| EXERCISE DESCRIPTION |
Which of the lines below hold "tail"? Please return each one.

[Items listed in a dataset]
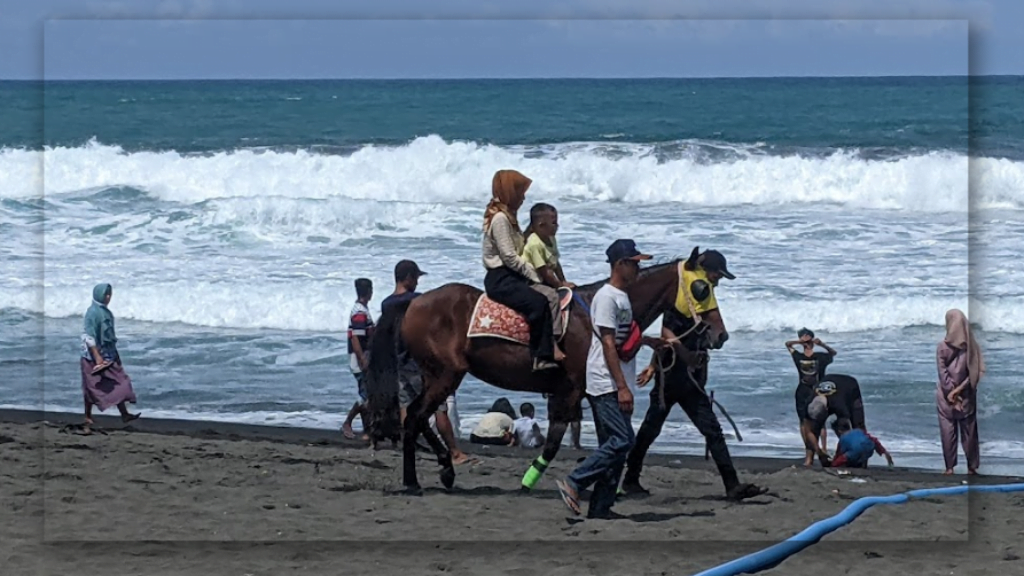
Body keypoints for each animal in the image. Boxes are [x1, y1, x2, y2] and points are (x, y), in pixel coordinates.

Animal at [362, 252, 729, 494]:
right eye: (701, 288)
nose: (720, 334)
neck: (596, 316)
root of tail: (414, 301)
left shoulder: (590, 391)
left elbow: (606, 439)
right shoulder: (572, 390)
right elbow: (553, 444)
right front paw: (533, 481)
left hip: (436, 375)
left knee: (417, 415)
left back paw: (443, 469)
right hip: (445, 375)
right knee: (415, 416)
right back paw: (414, 480)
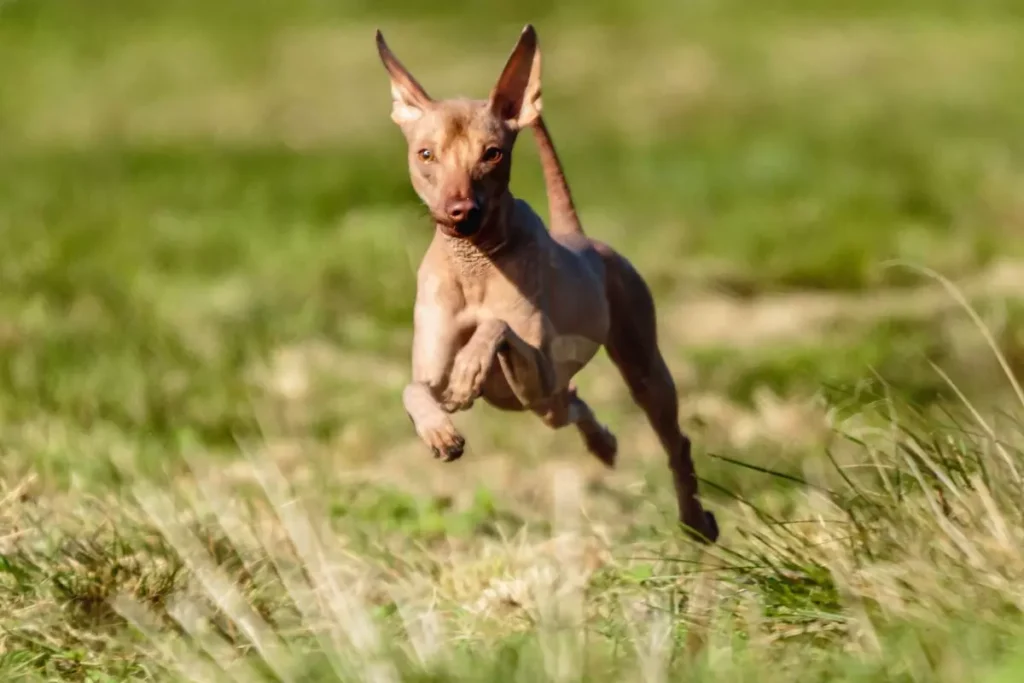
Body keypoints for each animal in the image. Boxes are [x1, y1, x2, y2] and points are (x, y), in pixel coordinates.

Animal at [372, 22, 716, 544]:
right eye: (425, 154)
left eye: (491, 154)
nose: (459, 211)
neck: (475, 263)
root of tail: (578, 236)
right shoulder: (433, 370)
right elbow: (413, 389)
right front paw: (439, 431)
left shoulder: (539, 369)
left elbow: (496, 328)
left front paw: (470, 369)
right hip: (544, 404)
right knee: (572, 403)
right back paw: (604, 444)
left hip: (637, 371)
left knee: (674, 441)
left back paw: (696, 520)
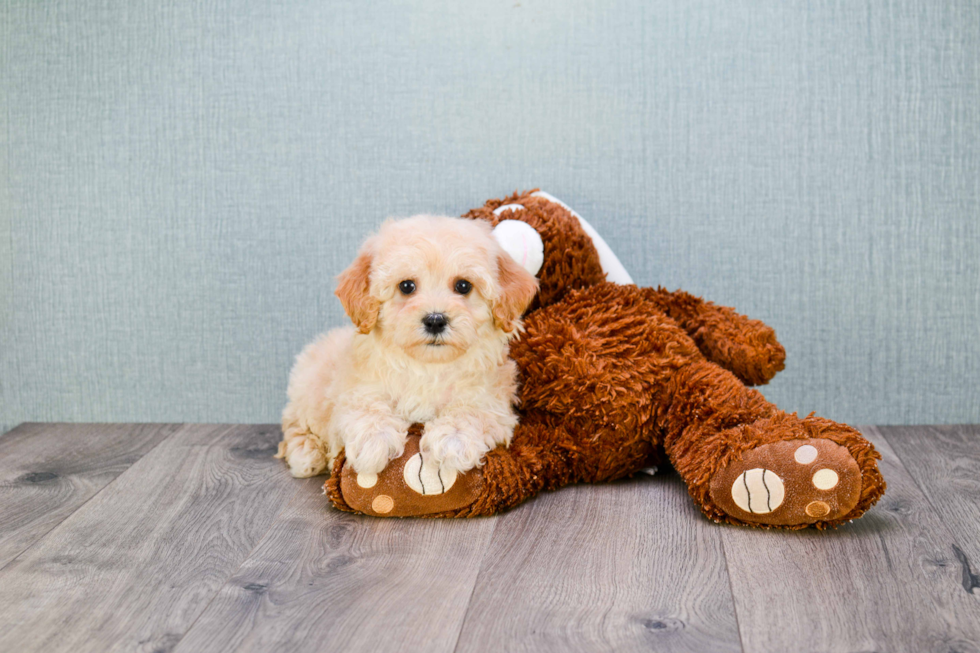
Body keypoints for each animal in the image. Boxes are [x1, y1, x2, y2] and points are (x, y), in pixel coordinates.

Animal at [274, 216, 536, 476]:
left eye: (463, 286)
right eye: (406, 286)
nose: (435, 320)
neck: (428, 366)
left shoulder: (492, 399)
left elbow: (472, 411)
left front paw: (454, 439)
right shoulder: (356, 388)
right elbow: (364, 405)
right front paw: (374, 439)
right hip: (305, 390)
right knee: (293, 425)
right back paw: (306, 452)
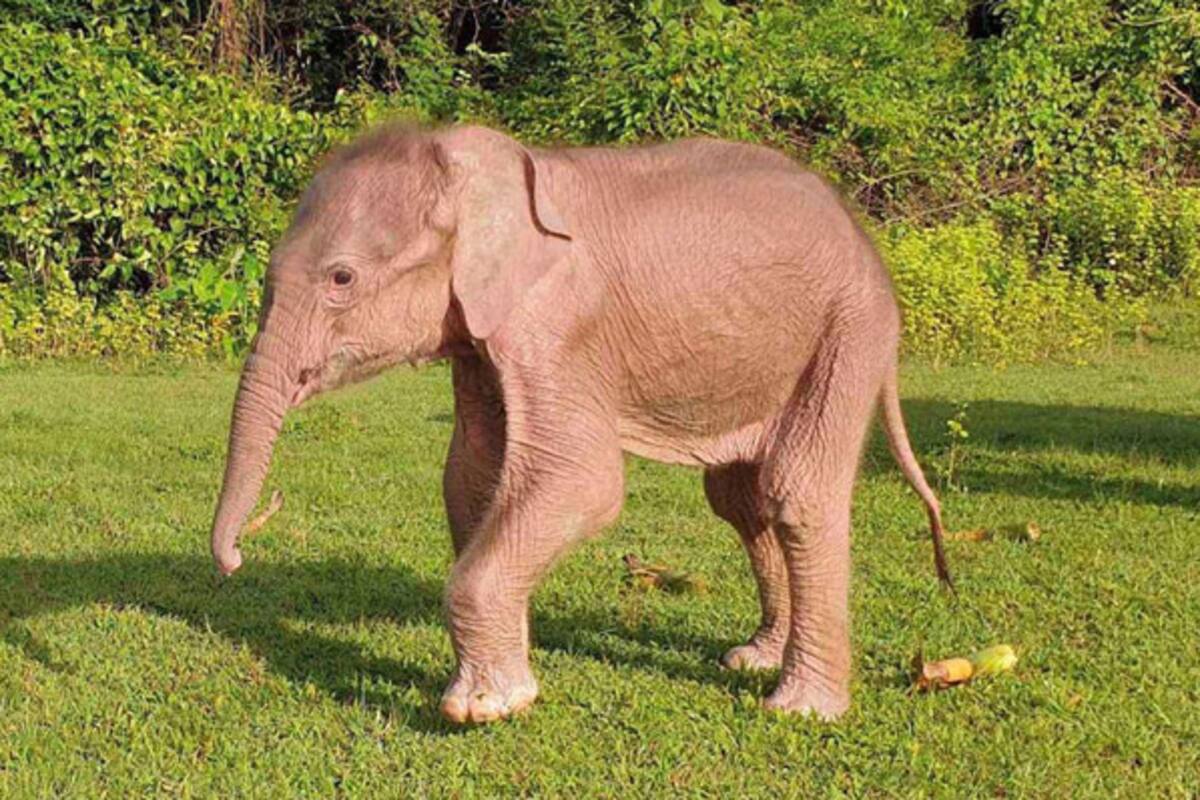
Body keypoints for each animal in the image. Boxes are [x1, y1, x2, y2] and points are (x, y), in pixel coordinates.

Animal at [209, 123, 951, 724]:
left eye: (341, 279)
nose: (236, 558)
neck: (473, 163)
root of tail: (865, 237)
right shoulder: (483, 336)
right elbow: (472, 477)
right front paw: (503, 678)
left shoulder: (561, 326)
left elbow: (580, 481)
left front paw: (484, 708)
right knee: (740, 498)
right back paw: (754, 659)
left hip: (850, 328)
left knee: (797, 492)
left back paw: (801, 708)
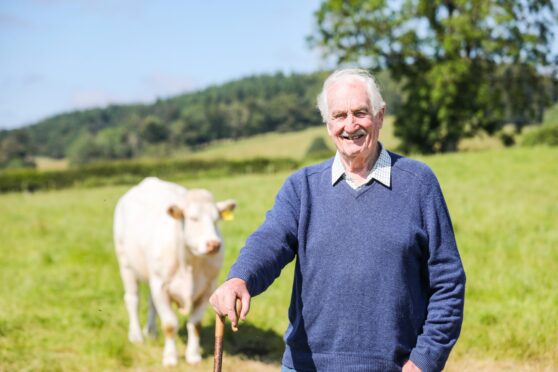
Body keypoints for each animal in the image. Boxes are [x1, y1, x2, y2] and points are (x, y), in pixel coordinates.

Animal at [114, 177, 236, 366]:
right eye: (193, 218)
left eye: (216, 220)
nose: (214, 244)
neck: (190, 261)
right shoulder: (160, 286)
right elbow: (170, 324)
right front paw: (170, 357)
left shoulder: (208, 288)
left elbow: (195, 323)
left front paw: (193, 355)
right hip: (126, 264)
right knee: (133, 300)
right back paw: (136, 336)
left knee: (151, 303)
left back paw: (151, 332)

| SOLUTION FOR THIS EXERCISE |
root of tail: (414, 301)
root of tail: (578, 236)
root of tail: (865, 237)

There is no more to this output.